- Nickname: Phil
- Born: October 15, 1932
- Died: July 20, 2023 (aged 90) Lexington, Virginia, U.S.
- Buried: Arlington National Cemetery
- Allegiance: United States
- Branch: United States Marine Corps
- Service years: 1955–1990
- Rank: Major general
- Commands: Marine Corps Base Camp Pendleton I Marine Expeditionary Force
- Awards: Defense Distinguished Service Medal

= John P. Monahan =

United States Marine Corps general (1932–2023)
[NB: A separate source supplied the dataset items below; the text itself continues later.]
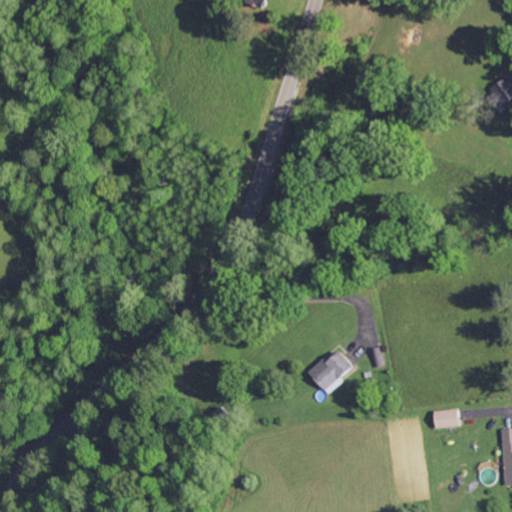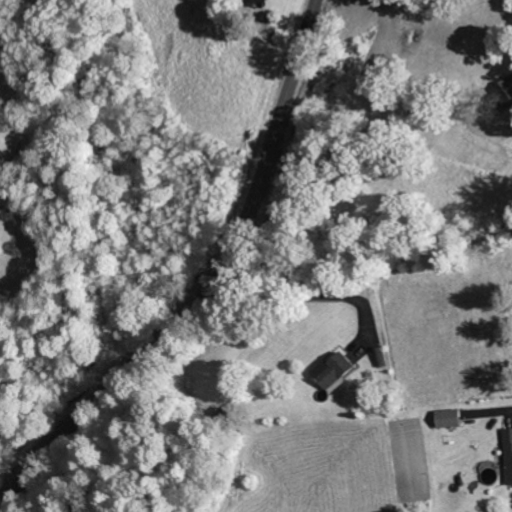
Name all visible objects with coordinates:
building: (259, 2)
building: (506, 91)
road: (215, 282)
building: (334, 371)
building: (451, 419)
building: (509, 456)
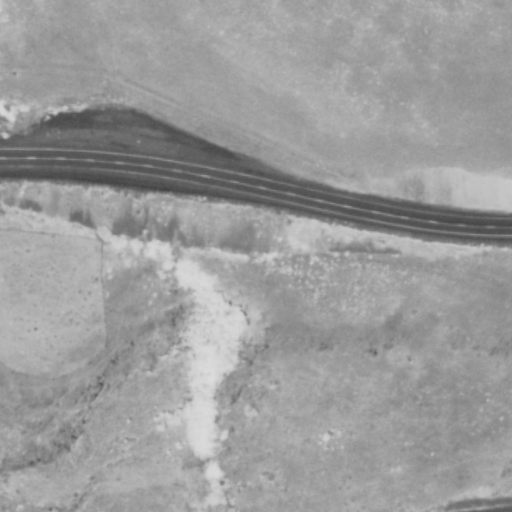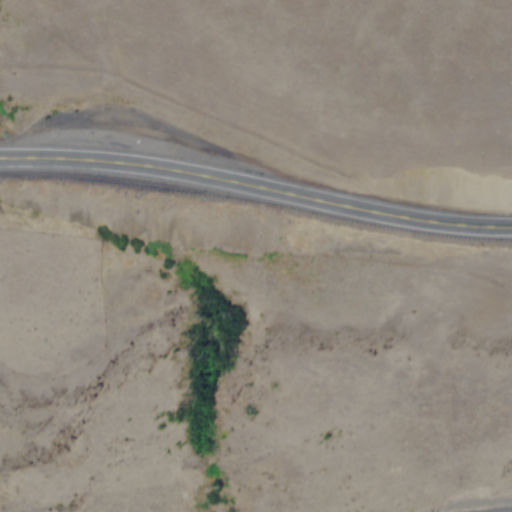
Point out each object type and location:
road: (256, 191)
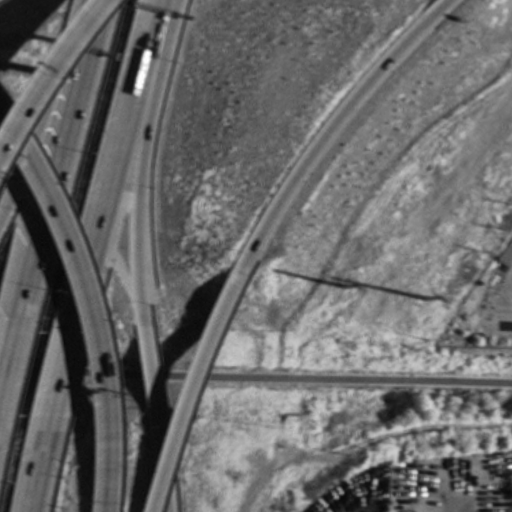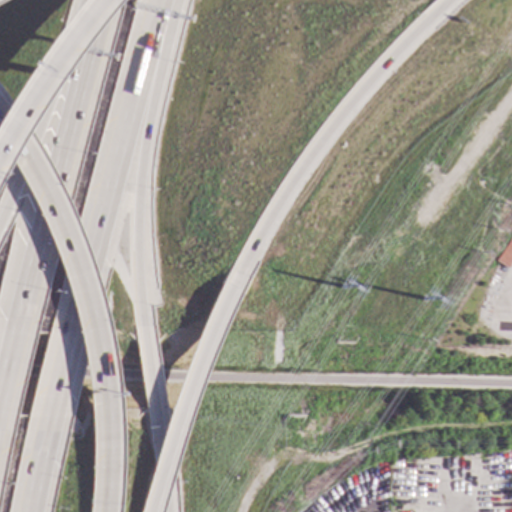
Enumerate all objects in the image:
road: (46, 67)
road: (43, 108)
road: (323, 133)
road: (51, 162)
road: (138, 162)
road: (113, 168)
road: (31, 175)
building: (506, 255)
power tower: (341, 288)
power tower: (422, 300)
road: (5, 347)
road: (95, 368)
road: (147, 369)
road: (256, 376)
road: (55, 385)
road: (183, 398)
road: (156, 425)
road: (362, 445)
road: (161, 467)
road: (37, 473)
road: (165, 505)
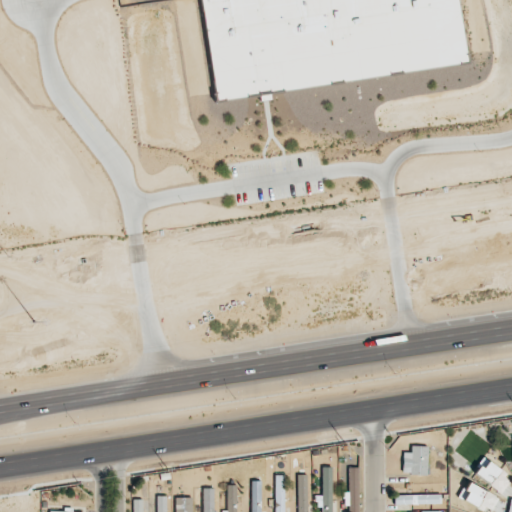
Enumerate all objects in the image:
building: (319, 41)
road: (197, 49)
road: (254, 183)
road: (256, 249)
road: (13, 390)
road: (228, 393)
road: (471, 393)
road: (214, 433)
building: (415, 460)
road: (208, 471)
road: (120, 476)
building: (491, 476)
building: (326, 489)
building: (278, 493)
building: (301, 493)
building: (255, 496)
building: (477, 497)
building: (416, 499)
building: (207, 500)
John Philip Monahan (October 15, 1932 – July 20, 2023) was a major general in the United States Marine Corps who served as commanding general of I Marine Expeditionary Force.

==Biography==
Monahan was born on 15 October 1932. In 1955, he graduated from the United States Naval Academy with a degree in electrical engineering. While at the Naval Academy, Monahan captained the 1954 Navy Midshipmen football team to victory in the 1955 Sugar Bowl.

Monahan was commissioned into the Marine Corps as a Second Lieutenant and eventually retired in 1990 as Commander of I Marine Expeditionary Force and Commander of Marine Corps Base Camp Pendleton.

After retiring from the Marine Corps in 1990, Monahan served as Director of Football Operations at the University of Virginia and subsequently at Boston College.